Task brief:
Exact transcription of the following records is needed, with every picture dropped.

[Change detection data]
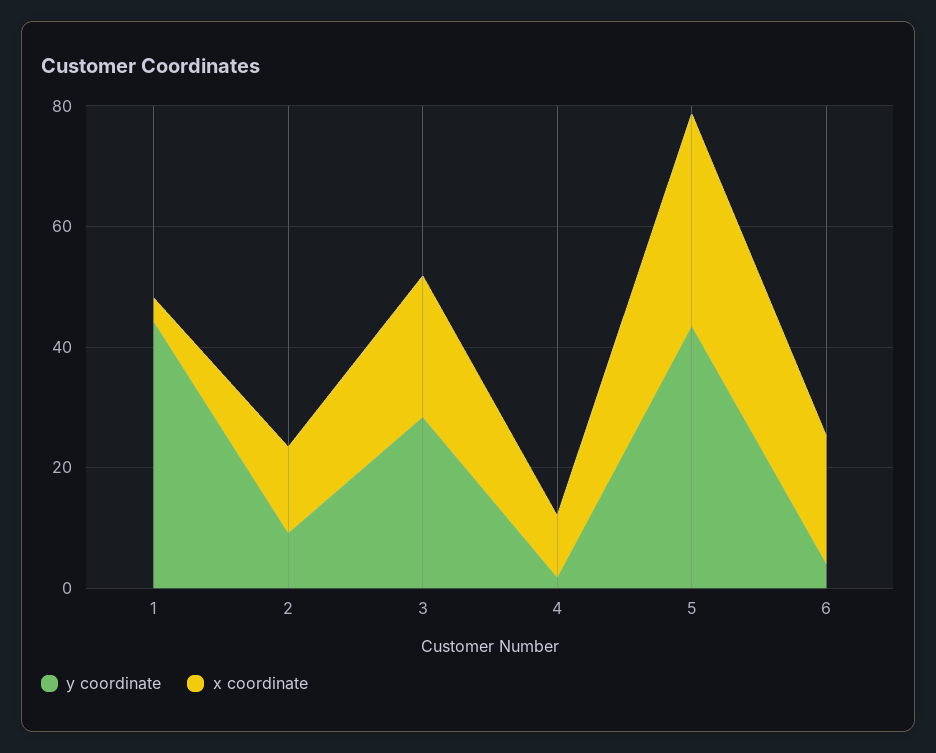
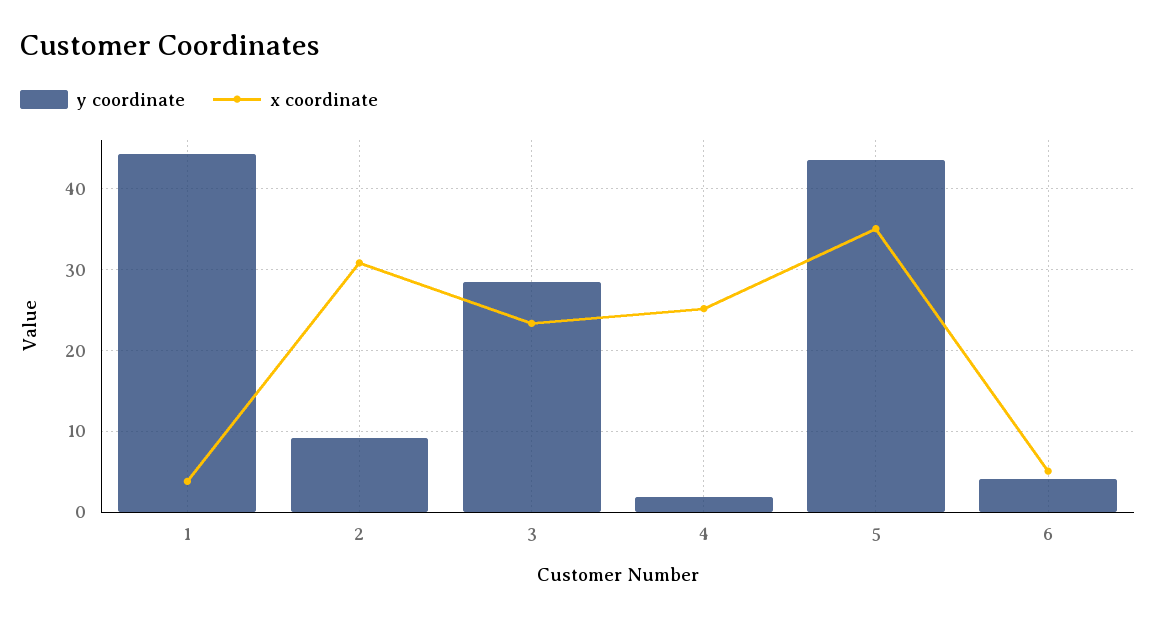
  {
    "y coordinate": {
      "1": 44,
      "2": 9,
      "3": 28,
      "4": 2,
      "5": 44,
      "6": 4
    },
    "x coordinate": {
      "1": 4,
-     "2": 15,
+     "2": 31,
      "3": 23,
-     "4": 10,
+     "4": 25,
      "5": 35,
-     "6": 20
+     "6": 5
    }
  }

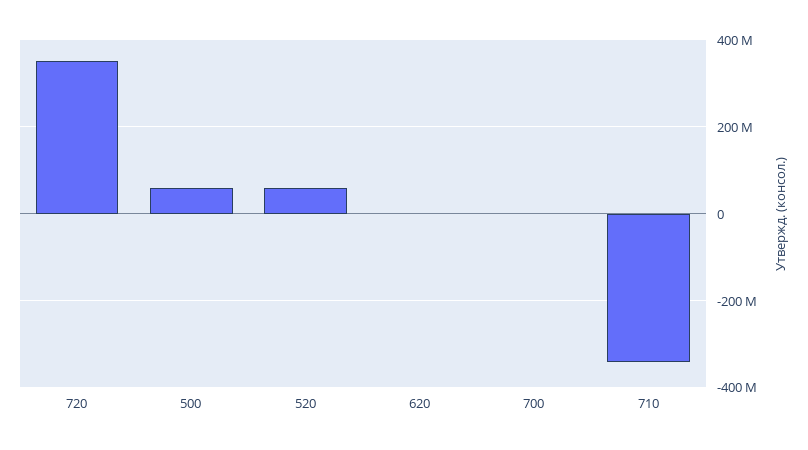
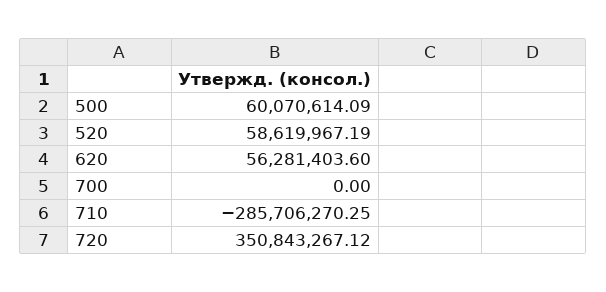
  {
    "720": 350843267.12,
    "500": 60070614.09,
    "520": 58619967.19,
-   "620": 0,
+   "620": 56281403.6,
    "700": 0,
-   "710": -340000000
+   "710": -285706270.25
  }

Expected answer:
  {
    "y coordinate": {
      "1": 44,
      "2": 9,
      "3": 28,
      "4": 2,
      "5": 44,
      "6": 4
    },
    "x coordinate": {
      "1": 4,
-     "2": 15,
+     "2": 31,
      "3": 23,
-     "4": 10,
+     "4": 25,
      "5": 35,
-     "6": 20
+     "6": 5
    }
  }

  {
    "720": 350843267.12,
    "500": 60070614.09,
    "520": 58619967.19,
-   "620": 0,
+   "620": 56281403.6,
    "700": 0,
-   "710": -340000000
+   "710": -285706270.25
  }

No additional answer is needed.